Abstract

Introduction: The incidence of vascular trauma has increased considerably during the past 40 years. However, although they represent less than 3% of all injuries, they deserve special attention because of their severe complications. The study is to analyses the causes of injury, presentations, surgical approaches, outcome and complication of vascular trauma of the upper and lower limbs. Methods: A retrospective analyses of twelve years. From January 1992 to December 2004, 662 patients were operated for peripheral vascular injuries. Diagnosis was made by physical examination and hand Doppler alone or in combination with Doppler scan/angiography. Primer vascular repair was carried out where possible; if not possible the interposition vein graft was placed. Early liberal fasciotomy was considered as and when required. Patients with isolated venous trauma and patients with obviously unsalvageable lower extremity injury requiring primary amputation were excluded from the study.

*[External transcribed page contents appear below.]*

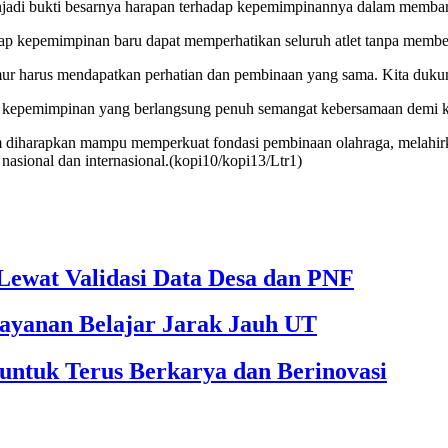
adi bukti besarnya harapan terhadap kepemimpinannya dalam membang
p kepemimpinan baru dapat memperhatikan seluruh atlet tanpa membe
ur harus mendapatkan perhatian dan pembinaan yang sama. Kita dukun
 kepemimpinan yang berlangsung penuh semangat kebersamaan demi 
 diharapkan mampu memperkuat fondasi pembinaan olahraga, melahirka
asional dan internasional.(kopi10/kopi13/Ltr1)
ewat Validasi Data Desa dan PNF
ayanan Belajar Jarak Jauh UT
untuk Terus Berkarya dan Berinovasi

Result: Five hundred and eighty of the patients were males (88%) and eighty two of them were females (12%), and their ages ranged from 4-65 years (mean 24 years). Mean duration of presentation was ten hours after the injury. The most common etiological reason was road traffic accidents i.e. 70% in penetrating trauma group and 52% amongst all blunt traumas. Incidence of concomitant orthopedic injuries was very high in our study (70.2%). The most common injured artery was brachial artery (32.6%), followed by popliteal artery (29.7%).Surgical procedures performed were primary repair in 55.5%, whereas interposition vein grafts were placed in 35.2% cases. The limb salvage rate was 94.2%. Conclusion: Patients who suffer vascular injuries to the extremities should be transferred to vascular surgery centers as soon as possible. Decisive management of peripheral vascular trauma will maximize patient survival and limb salvage. Priorities must be established in the management of associated injuries, and delay must be avoided when ischemic changes are present. Early fasciotomy is warranted if there is any suspicion of occurrence of compartment syndrome.